▶ **Source material**:
···
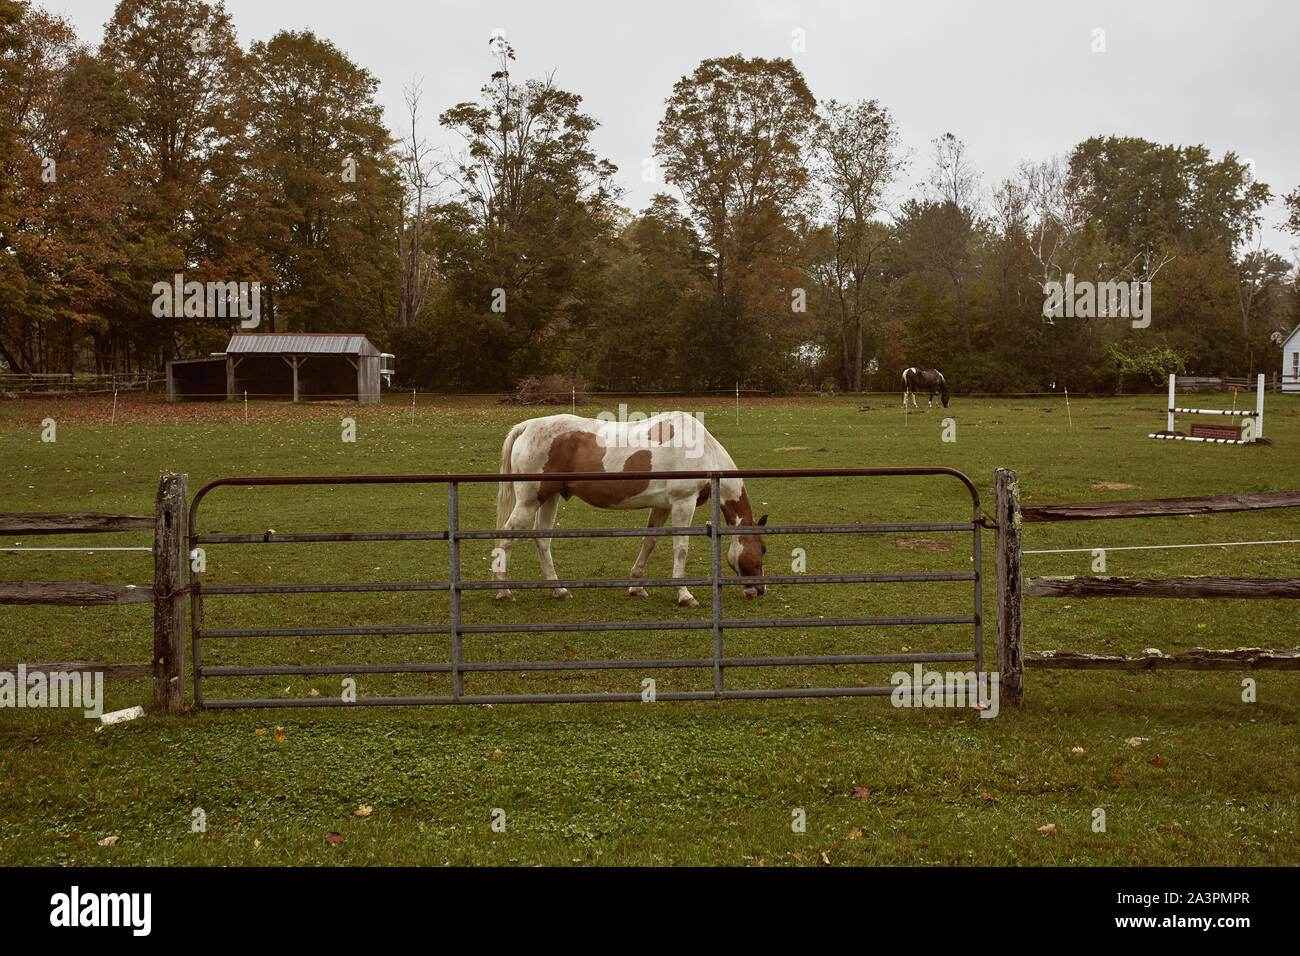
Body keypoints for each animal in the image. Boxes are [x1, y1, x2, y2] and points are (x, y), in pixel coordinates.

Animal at [491, 411, 764, 606]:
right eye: (763, 548)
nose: (759, 589)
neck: (703, 450)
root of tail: (527, 426)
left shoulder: (663, 506)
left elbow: (649, 542)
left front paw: (636, 586)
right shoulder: (683, 503)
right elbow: (681, 548)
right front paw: (685, 594)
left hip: (549, 498)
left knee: (542, 540)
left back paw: (560, 590)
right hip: (529, 501)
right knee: (507, 538)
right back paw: (504, 591)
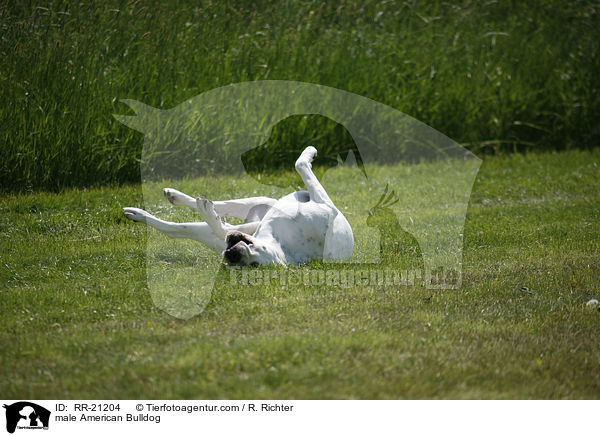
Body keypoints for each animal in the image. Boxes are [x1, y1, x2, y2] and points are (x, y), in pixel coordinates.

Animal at [123, 146, 354, 264]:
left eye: (254, 265)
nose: (232, 255)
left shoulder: (326, 206)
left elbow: (300, 163)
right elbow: (300, 162)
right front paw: (310, 151)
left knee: (178, 229)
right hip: (257, 202)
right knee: (220, 208)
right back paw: (174, 197)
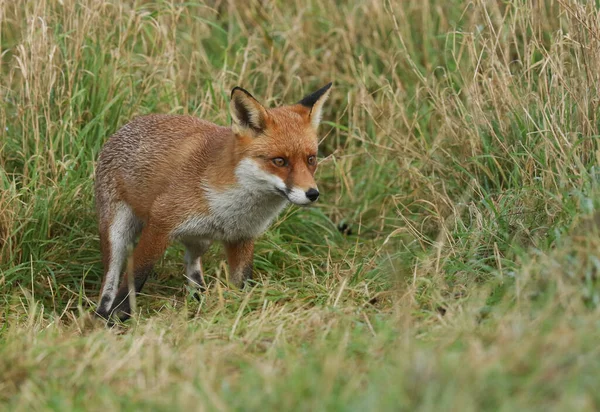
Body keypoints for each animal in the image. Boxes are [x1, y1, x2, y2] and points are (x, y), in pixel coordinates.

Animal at [94, 83, 332, 322]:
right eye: (280, 161)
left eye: (311, 159)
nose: (312, 193)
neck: (232, 208)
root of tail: (125, 126)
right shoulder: (159, 224)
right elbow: (136, 275)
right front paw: (116, 315)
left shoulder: (242, 237)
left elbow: (242, 283)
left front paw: (239, 308)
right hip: (117, 232)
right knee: (110, 277)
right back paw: (102, 311)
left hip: (200, 240)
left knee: (191, 262)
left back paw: (199, 296)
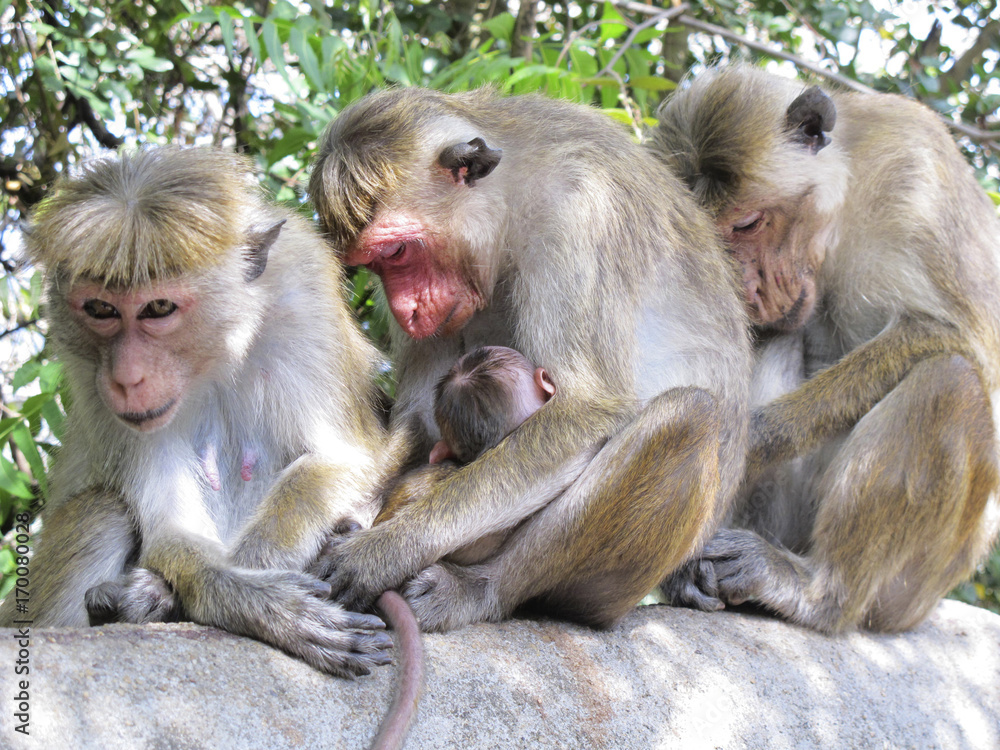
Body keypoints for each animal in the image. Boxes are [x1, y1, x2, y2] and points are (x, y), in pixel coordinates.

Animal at [0, 147, 402, 677]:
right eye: (101, 310)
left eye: (158, 308)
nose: (126, 378)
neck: (214, 355)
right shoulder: (92, 385)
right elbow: (171, 528)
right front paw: (262, 603)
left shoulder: (303, 302)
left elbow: (344, 460)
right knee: (102, 510)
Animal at [306, 86, 753, 633]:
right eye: (373, 264)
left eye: (396, 253)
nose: (405, 311)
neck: (515, 195)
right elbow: (421, 416)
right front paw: (353, 513)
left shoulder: (580, 212)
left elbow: (588, 408)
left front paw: (384, 550)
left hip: (622, 585)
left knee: (687, 416)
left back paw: (482, 589)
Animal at [647, 64, 1000, 633]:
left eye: (747, 223)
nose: (745, 289)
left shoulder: (916, 176)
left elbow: (958, 335)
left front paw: (749, 435)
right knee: (781, 337)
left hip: (917, 587)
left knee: (949, 381)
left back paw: (819, 591)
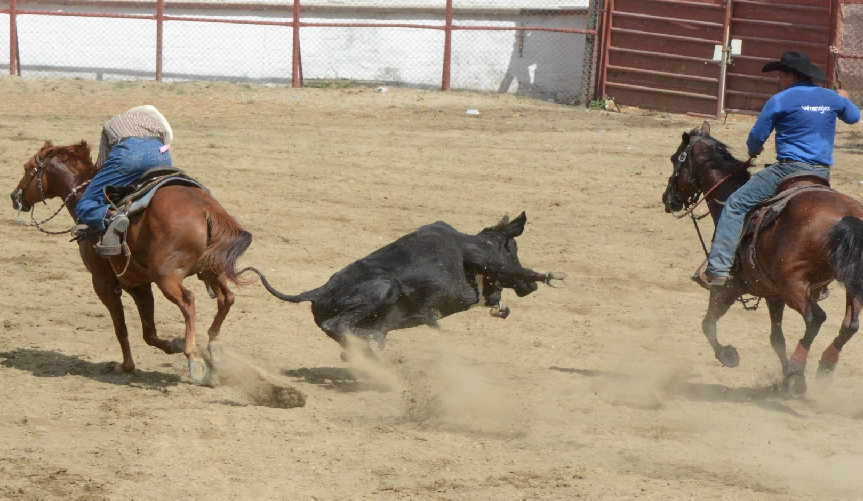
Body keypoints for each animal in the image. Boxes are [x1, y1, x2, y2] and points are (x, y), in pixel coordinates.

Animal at [11, 141, 253, 382]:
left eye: (28, 168)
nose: (15, 197)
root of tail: (205, 209)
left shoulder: (104, 283)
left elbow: (121, 328)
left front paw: (127, 365)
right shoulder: (139, 284)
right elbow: (148, 332)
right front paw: (173, 344)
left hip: (167, 276)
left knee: (188, 301)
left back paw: (193, 357)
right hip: (212, 270)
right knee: (227, 298)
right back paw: (214, 351)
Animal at [664, 122, 863, 394]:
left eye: (675, 159)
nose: (667, 200)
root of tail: (846, 215)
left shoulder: (731, 287)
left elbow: (708, 323)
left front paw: (729, 355)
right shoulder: (772, 294)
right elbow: (776, 339)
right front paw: (784, 377)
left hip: (794, 285)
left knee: (816, 318)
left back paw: (798, 371)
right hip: (848, 282)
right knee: (850, 324)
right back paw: (824, 365)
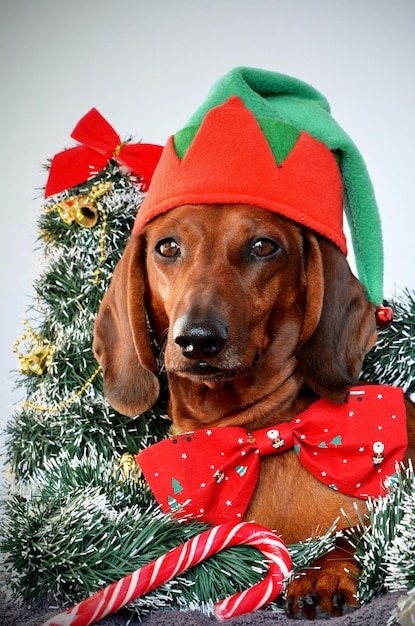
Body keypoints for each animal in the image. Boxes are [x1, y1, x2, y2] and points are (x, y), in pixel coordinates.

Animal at [94, 202, 415, 616]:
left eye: (263, 246)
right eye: (167, 247)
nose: (198, 339)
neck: (257, 432)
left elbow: (351, 534)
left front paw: (323, 573)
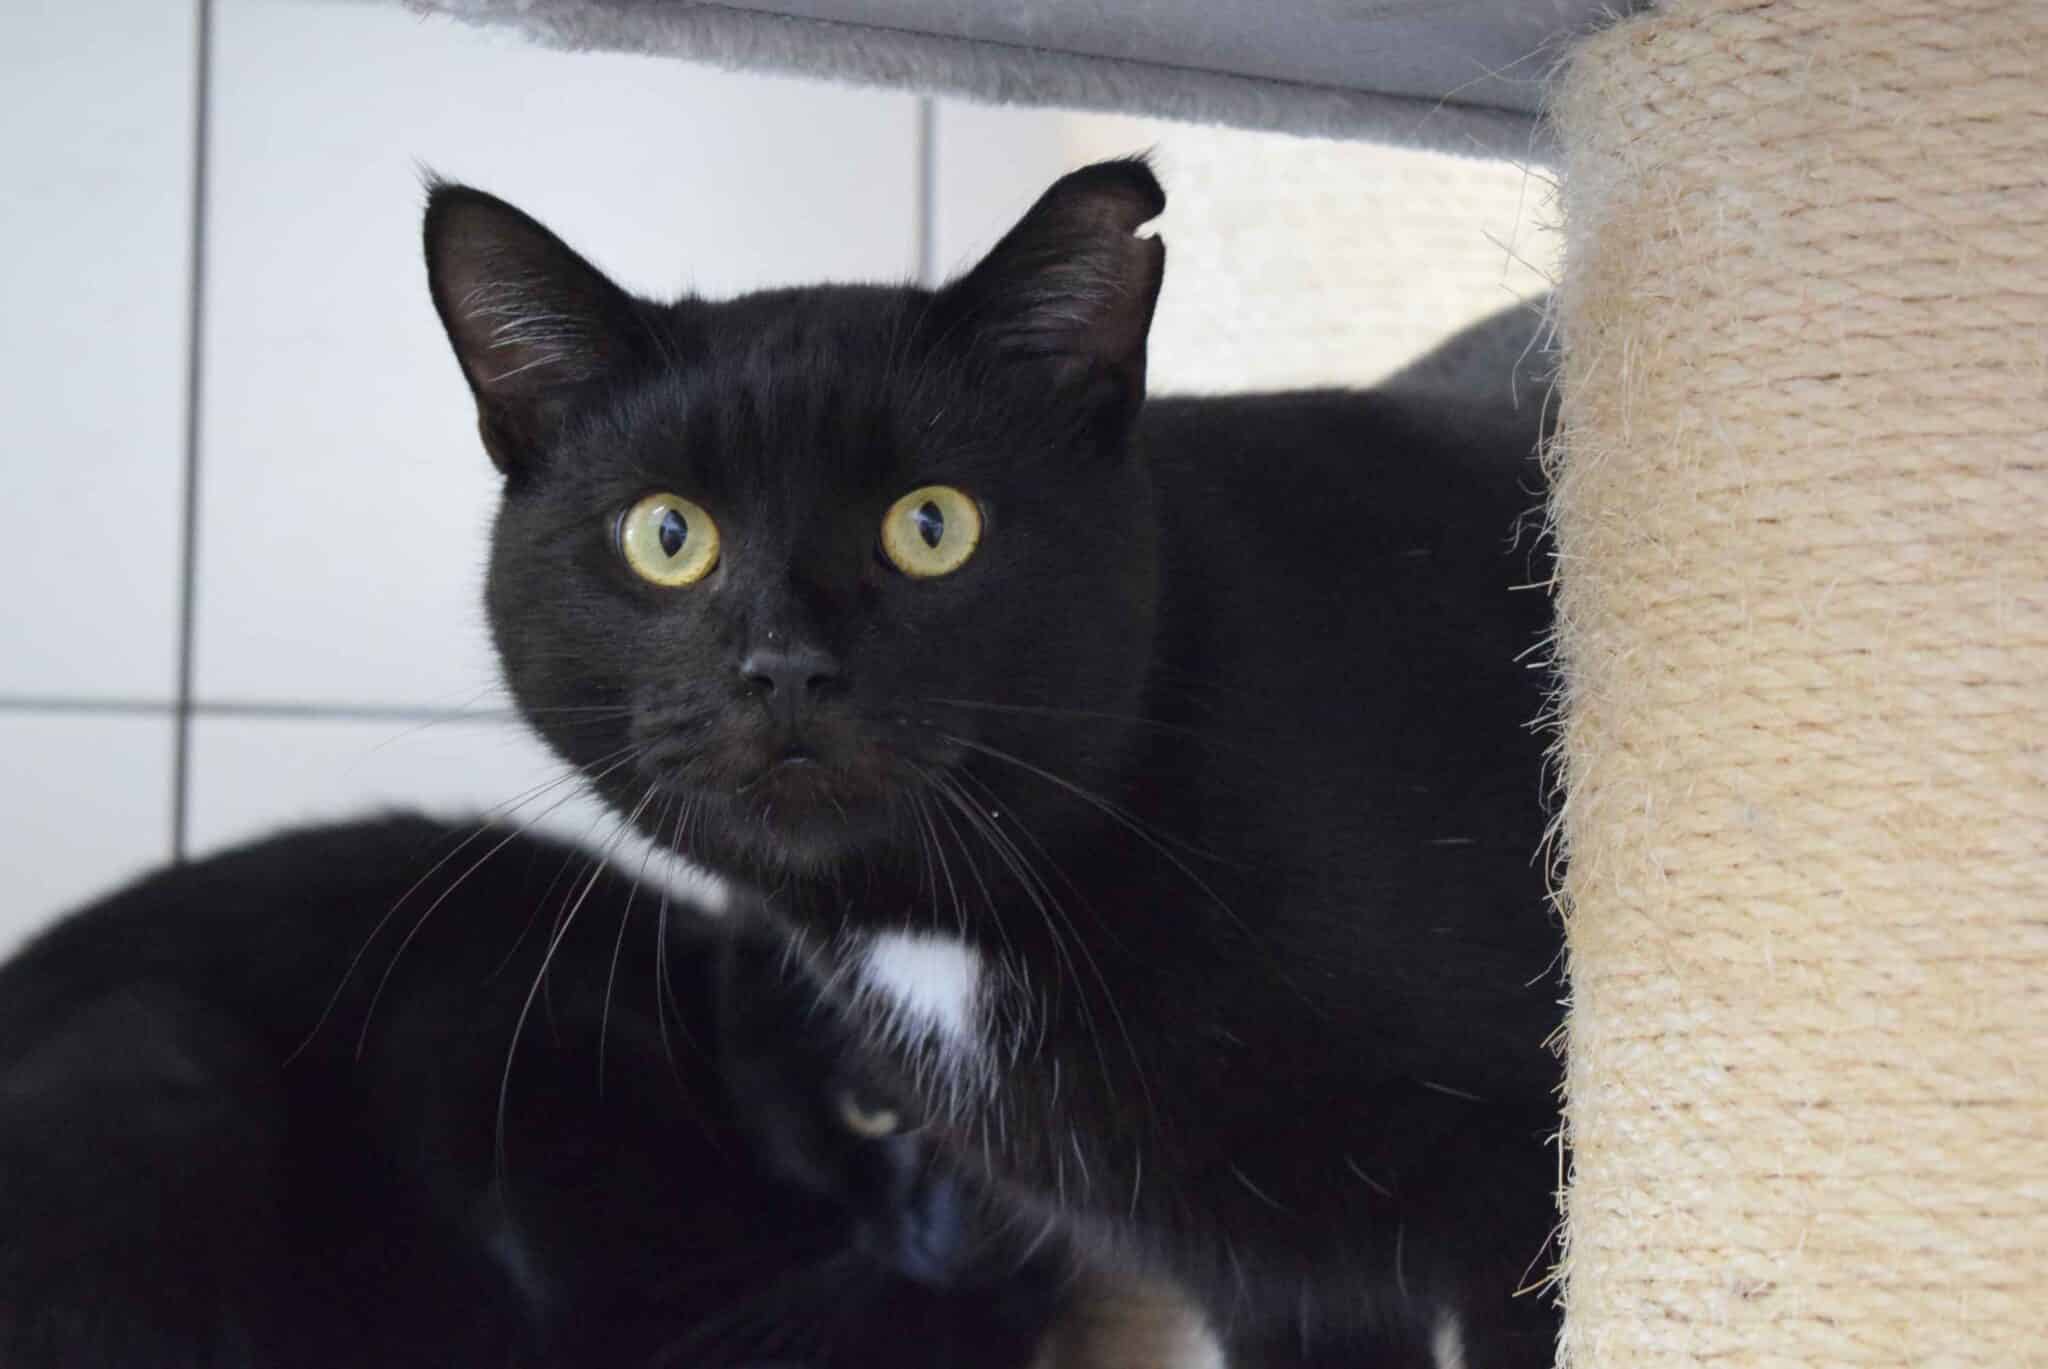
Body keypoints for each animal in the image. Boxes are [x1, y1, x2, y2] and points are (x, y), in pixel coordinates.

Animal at [425, 156, 1564, 1363]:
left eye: (933, 525)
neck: (941, 931)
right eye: (666, 534)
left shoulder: (1520, 1174)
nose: (786, 665)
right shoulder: (1273, 1280)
···
▶ **Aim of the exercise**: From the data above, return only the lines starting at the line that holds "right front paw: (310, 151)" and ending at the line that holds "left front paw: (127, 365)", word for word and without pictures.

▶ **Result of the task**:
right front paw: (310, 151)
left knee: (178, 229)
right hip: (257, 202)
right knee: (220, 208)
right back paw: (174, 197)
Body keypoints for each animal in the image. Boxes are [x1, y1, x2, y2] and points are (x, y), in pixel coordinates.

Animal at [94, 83, 332, 322]:
right eye: (280, 161)
left eye: (311, 159)
nose: (312, 193)
neck: (232, 208)
root of tail: (125, 126)
right shoulder: (159, 224)
right elbow: (136, 275)
right front paw: (116, 315)
left shoulder: (242, 237)
left elbow: (242, 283)
left front paw: (239, 308)
right hip: (117, 232)
right knee: (110, 277)
right back paw: (102, 311)
left hip: (200, 240)
left knee: (191, 262)
left back paw: (199, 296)
Body keypoints for each animal in the image. Boxes are [x1, y1, x2, y2] and points are (x, y), in pixel coordinates.

Animal at [0, 147, 402, 677]:
right eye: (101, 310)
left eye: (158, 308)
nose: (126, 378)
neck: (214, 355)
right shoulder: (92, 385)
right elbow: (171, 528)
right front paw: (262, 603)
left shoulder: (303, 302)
left elbow: (344, 460)
right knee: (102, 510)
Animal at [306, 86, 753, 633]:
right eye: (373, 264)
left eye: (396, 253)
nose: (405, 311)
neck: (515, 195)
right elbow: (421, 416)
right front paw: (353, 513)
left shoulder: (580, 212)
left elbow: (588, 408)
left front paw: (384, 550)
left hip: (622, 585)
left knee: (687, 416)
left back paw: (482, 589)
Animal at [647, 64, 1000, 633]:
left eye: (747, 223)
nose: (745, 289)
left shoulder: (916, 176)
left elbow: (958, 335)
left front paw: (749, 435)
right knee: (781, 337)
left hip: (917, 587)
left knee: (949, 381)
left back paw: (819, 591)
Body keypoints for each animal in the image. Boxes are [x1, y1, x2, y2] and points are (x, y), in pixel coordinates.

Animal at [11, 141, 253, 382]:
left eye: (28, 168)
nose: (15, 197)
root of tail: (205, 209)
left shoulder: (104, 283)
left elbow: (121, 328)
left front paw: (127, 365)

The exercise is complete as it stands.